Известному поэту Павлу Антокольскому было уже за семьдесят, когда умерла его жена. Надо идти на кладбище, договариваться, оформлять документы… Это, собственно, мое дело, и многие, у кого в семье случается подобное несчастье, в шоке ли или от полной неспособности заниматься в эти тяжкие часы чем-то практическим, все заботы, связанные с похоронами, перепоручают мне.

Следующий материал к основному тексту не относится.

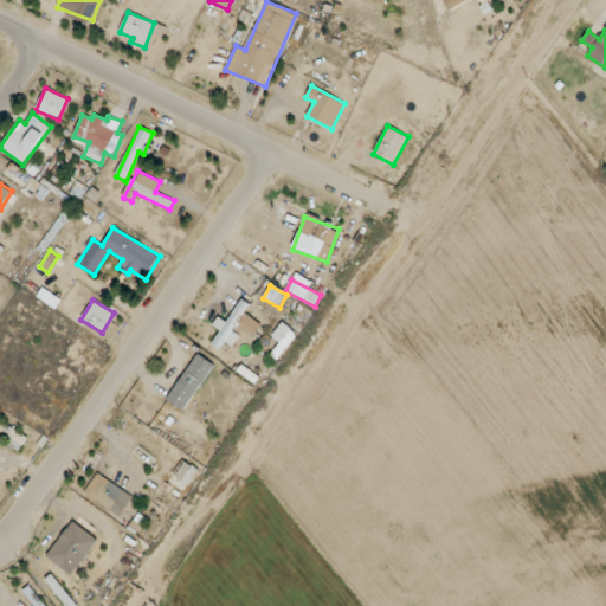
[(243,330),(255,337),(262,324),(244,314),(250,304),(242,300),(225,327),(223,326),(212,345),(220,349),(225,341),(233,347),(243,330)]
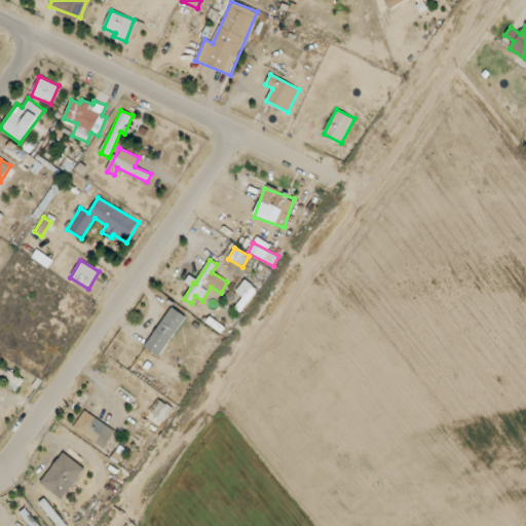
[(243,298),(239,302),(245,306),(258,291),(246,279),(236,291),(243,298)]
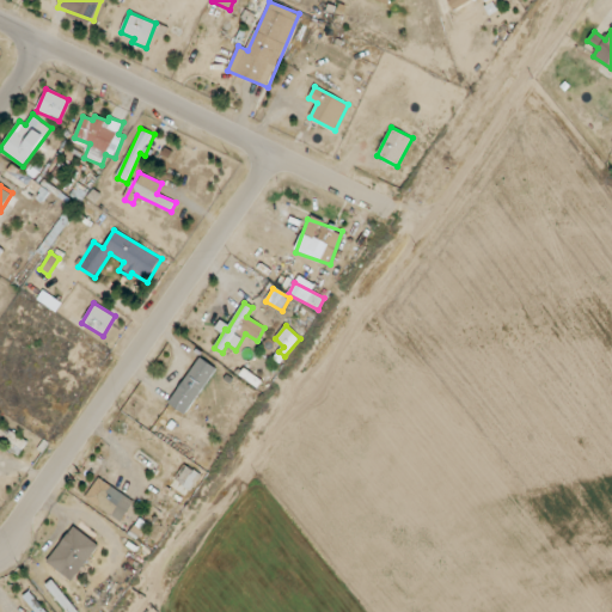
[(188,415),(214,366),(196,356),(170,405),(188,415)]
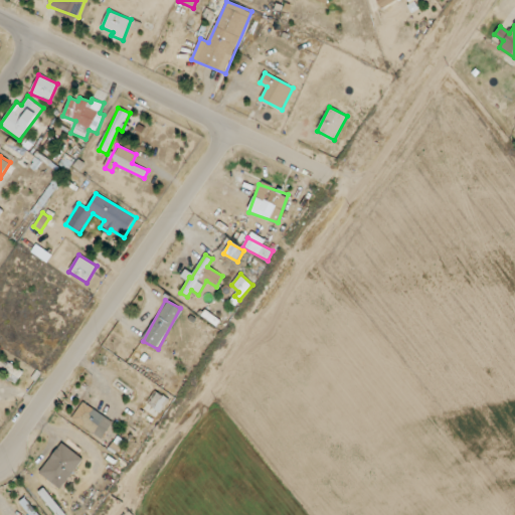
[(147,404),(160,412),(169,399),(155,391),(147,404)]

Но Павел Антокольский отправился на кладбище вместе со мной. Стук его тяжелой палки сначала звучал по асфальту, потом по обледенелой земле, потом по бетонным ступенькам кладбищенской конторы и, наконец, по деревянным полам этого не очень веселого заведения…
Могильщики уже ушли искать подходящее место, а мы сели за казенный стол, друг против друга, закурили… На столе, под стеклом, — образцы заявлений и справок. В частности, сведения о том, на каких основаниях человек может быть захоронен в родственную могилу. Из соседней комнаты, где наскоро малюются так называемые трафаретки, пахло краской и как будто хлоркой. Тусклая лампочка без абажура светила над нами, дополняя картину какой-то желтенькой, несдвигаемой скуки и печали.
Если же ненароком глянуть в темное окно, — там чернеют образцы памятников и надгробий. Ну я-то, положим, привычный, а он, поэт, и в такой крутой для него момент? Мне как-то неловко было смотреть на этого иссохшего, нервически-подвижного человека, которому, как я понял, почувствовал, было смертельно одиноко и неприкаянно… Но что я мог сказать ему, как утешить? В изнуряющей тишине кладбищенской конторы было слышно его прерывистое, словно на бегу, дыхание… Изредка потрескивал табак в его знаменитой трубке… Человек бешенного темперамента, с вечно горящим взглядом темно-карих глаз, умевший в мгновение реагировать на любые реплики, он сидел за бедным казенным сколом, почти не двигаясь. Овечий тулуп углами топорщился вокруг его худого, почти невесомого тела… Я знал, что жену он любил. Но когда услыхал в этой тишине его мерный, глухой голос: "Я любил ее", — мороз по коже… Хотя в голосе поэта не звучало отчаяние, не было надрыва — констатация… Потерял и остался в полном, неисправимом сиротстве… Не плачется, нет, и не ждет никаких слов сочувствия, нет для него таких убедительных слов… Он много чего передумал и постиг, у него в глазах — усталость мудреца, который и о смерти размышлял не на бегу.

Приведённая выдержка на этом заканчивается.